- WHAT THIS TASK INVOLVES: What you return should be only the lines in the entries below between the one holding "зависимости от материала, бренда, дизайна и" and the one holding "seus mòbils que comença la fu", ends included, with every picture left out.

-------- DATASET ENTRIES

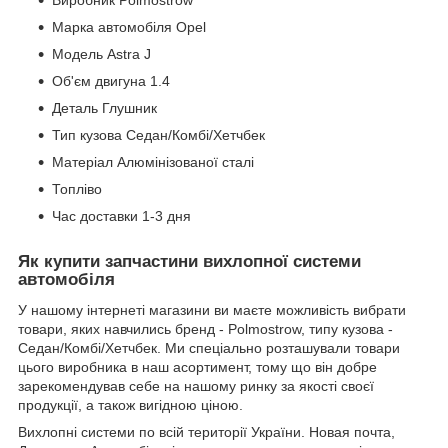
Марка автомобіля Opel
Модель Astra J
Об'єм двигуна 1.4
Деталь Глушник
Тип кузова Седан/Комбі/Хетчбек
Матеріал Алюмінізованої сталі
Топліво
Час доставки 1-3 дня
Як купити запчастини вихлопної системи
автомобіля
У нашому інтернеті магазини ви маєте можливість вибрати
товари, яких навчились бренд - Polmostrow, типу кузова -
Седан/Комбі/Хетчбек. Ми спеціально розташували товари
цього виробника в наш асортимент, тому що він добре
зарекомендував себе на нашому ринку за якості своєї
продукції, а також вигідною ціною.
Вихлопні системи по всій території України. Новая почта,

----------------
-------- DATASET ENTRIES

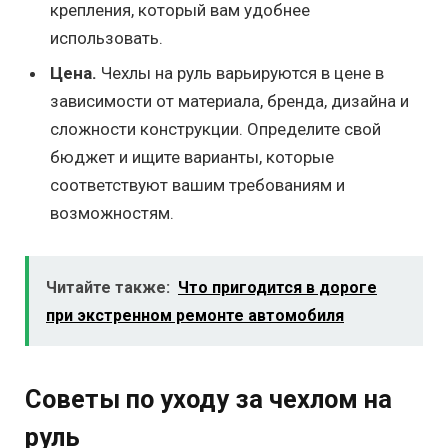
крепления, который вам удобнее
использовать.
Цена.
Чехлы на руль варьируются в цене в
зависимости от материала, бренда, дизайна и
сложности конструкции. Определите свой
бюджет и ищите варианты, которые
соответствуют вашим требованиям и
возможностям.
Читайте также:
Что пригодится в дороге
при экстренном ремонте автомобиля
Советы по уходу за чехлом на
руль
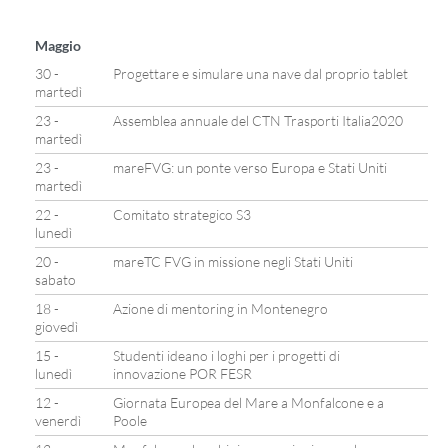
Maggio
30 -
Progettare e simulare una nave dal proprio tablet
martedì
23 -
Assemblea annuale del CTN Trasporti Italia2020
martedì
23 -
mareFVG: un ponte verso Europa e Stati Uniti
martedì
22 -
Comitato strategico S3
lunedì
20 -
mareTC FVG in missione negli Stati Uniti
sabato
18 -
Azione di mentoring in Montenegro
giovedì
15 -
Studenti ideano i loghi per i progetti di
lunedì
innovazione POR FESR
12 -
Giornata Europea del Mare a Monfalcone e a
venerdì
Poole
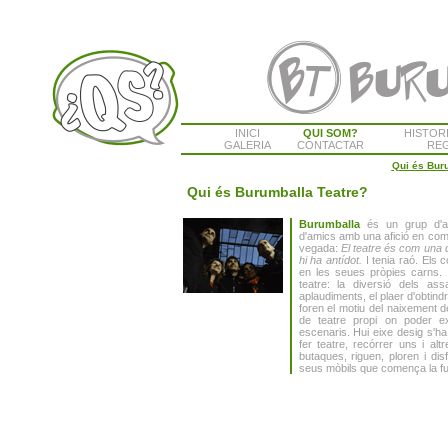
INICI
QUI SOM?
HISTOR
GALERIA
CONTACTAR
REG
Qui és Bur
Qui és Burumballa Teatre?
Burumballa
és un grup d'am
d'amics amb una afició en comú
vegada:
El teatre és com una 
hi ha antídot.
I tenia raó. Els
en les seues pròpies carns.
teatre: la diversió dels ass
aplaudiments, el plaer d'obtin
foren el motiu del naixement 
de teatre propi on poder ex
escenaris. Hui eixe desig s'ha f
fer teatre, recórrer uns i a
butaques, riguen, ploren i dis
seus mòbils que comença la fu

----------------

- RESULT FOR THIS TASK:
зависимости от материала, бренда, дизайна и
сложности конструкции. Определите свой
бюджет и ищите варианты, которые
соответствуют вашим требованиям и
возможностям.
Читайте также:
Что пригодится в дороге
при экстренном ремонте автомобиля
Советы по уходу за чехлом на
руль
Maggio
30 -
Progettare e simulare una nave dal proprio tablet
martedì
23 -
Assemblea annuale del CTN Trasporti Italia2020
martedì
23 -
mareFVG: un ponte verso Europa e Stati Uniti
martedì
22 -
Comitato strategico S3
lunedì
20 -
mareTC FVG in missione negli Stati Uniti
sabato
18 -
Azione di mentoring in Montenegro
giovedì
15 -
Studenti ideano i loghi per i progetti di
lunedì
innovazione POR FESR
12 -
Giornata Europea del Mare a Monfalcone e a
venerdì
Poole
INICI
QUI SOM?
HISTOR
GALERIA
CONTACTAR
REG
Qui és Bur
Qui és Burumballa Teatre?
Burumballa
és un grup d'am
d'amics amb una afició en comú
vegada:
El teatre és com una 
hi ha antídot.
I tenia raó. Els
en les seues pròpies carns.
teatre: la diversió dels ass
aplaudiments, el plaer d'obtin
foren el motiu del naixement 
de teatre propi on poder ex
escenaris. Hui eixe desig s'ha f
fer teatre, recórrer uns i a
butaques, riguen, ploren i dis
seus mòbils que comença la fu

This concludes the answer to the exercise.